Nicole Hunt (born 15 October 1988) is an Australian basketball player from Victoria. She has played for the Australian Institute of Sport, Dandenong Rangers and Canberra Capitals in Australia's Women's National Basketball League (WNBL). She has also made appearances on the Australia women's national basketball team.

==Personal==
Hunt was born on 15 October 1988 in Warrnambool, Victoria. She is 167 cm tall. She is the eldest of three children, and has a brother and a sister.

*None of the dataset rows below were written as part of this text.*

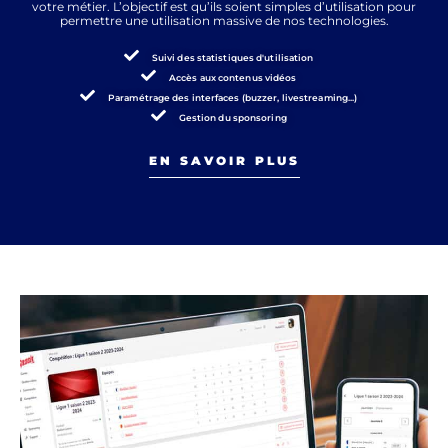
votre métier. L’objectif est qu’ils soient simples d’utilisation pour
permettre une utilisation massive de nos technologies.
Suivi des statistiques d'utilisation
Accès aux contenus vidéos
Paramétrage des interfaces (buzzer, livestreaming...)
Gestion du sponsoring
EN SAVOIR PLUS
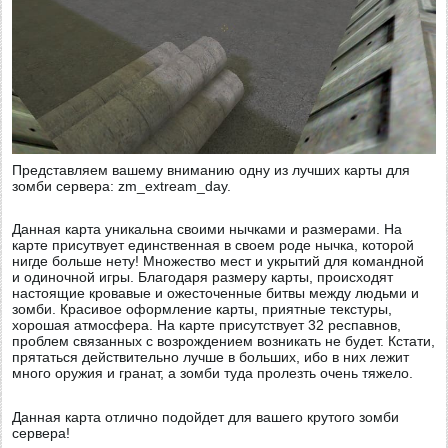
Представляем вашему вниманию одну из лучших карты для
зомби сервера: zm_extream_day.
Данная карта уникальна своими нычками и размерами. На
карте присутвует единственная в своем роде нычка, которой
нигде больше нету! Множество мест и укрытий для командной
и одиночной игры. Благодаря размеру карты, происходят
настоящие кровавые и ожесточенные битвы между людьми и
зомби. Красивое оформление карты, приятные текстуры,
хорошая атмосфера.
На карте присутствует 32 респавнов,
проблем связанных с возрождением возникать не будет. Кстати,
прятаться действительно лучше в больших, ибо в них лежит
много оружия и гранат, а зомби туда пролезть очень тяжело.
Данная карта отлично подойдет для вашего крутого зомби
сервера!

==Australian Institute of Sport==
Hunt played for the Australian Institute of Sport's WNBL team from 2006 to 2008. At the end of the 2007/2008 season, she was named the WNBL's Rookie of the Year.

==Dandenong Rangers==
Hunt played for the Dandenong Rangers from 2008 to 2010. In a January 2008 game against the Bendigo Spirit, Hunt won the game for the Rangers with a three-point shot during overtime.

==Canberra Capitals==
Hunt wears number 10 and plays guard for the Canberra Capitals.
On the team, she has the nickname of Flea.

===2010/2011===
Hunt played for the Caps during the 2010/2011 season. The team's coach, Carrie Graf, believed Hunt's performance was one of the reasons the team did so well that season. Her 22nd birthday was on the day the team played the Sydney Uni Flames, in a game when they came from behind to secure victory and Hunt scored 18 points. In a November 2010 game against the Bendigo Spirit, she and Nicole Romeo were in charge of and were successful in largely shutting down Kristi Harrower. In a December 2010 game against the Townsville Fire, she scored 10 points and tied for the team's second highest score in a game the Capitals lost. During the 2010/2011 season, she would sometimes play point guard, and The Canberra Times described her as being a threat on the perimeter. At the immediate end of the season, she was one of several players from the 2010/2011 squad who did not have a contract with the team for the 2011/2012 season.

===2011/2012===

Canberra Capitals vs Townsville. Hunt is the short player in blue

Hunt participated in the team's first training session for the season on 13 September 2011 at the Belconnen Basketball Centre. During the preseason, she had a case of tonsillitis. In an October game against the Bulleen Boomers, she scored 12 points before leaving the game with an ankle injury. In a 13 November 2011 game against the West Coast Waves, she scored 14 points. On 18 December 2011, 85–78 victory over the Bulleen Boomers, she scored 14 points, and was one of Canberra's top three scorers.

==SEABL==
Hunt played for the Launceston Tornadoes team in the SEABL with Capitals teammate Molly Lewis in 2011.

==National team==
Hunt was named to the squad that competed in the 2012 Summer Olympics qualifying tournament. She was part of the 2011 squad that competed against New Zealand and China. During the tournament, she wore the number 5 jersey.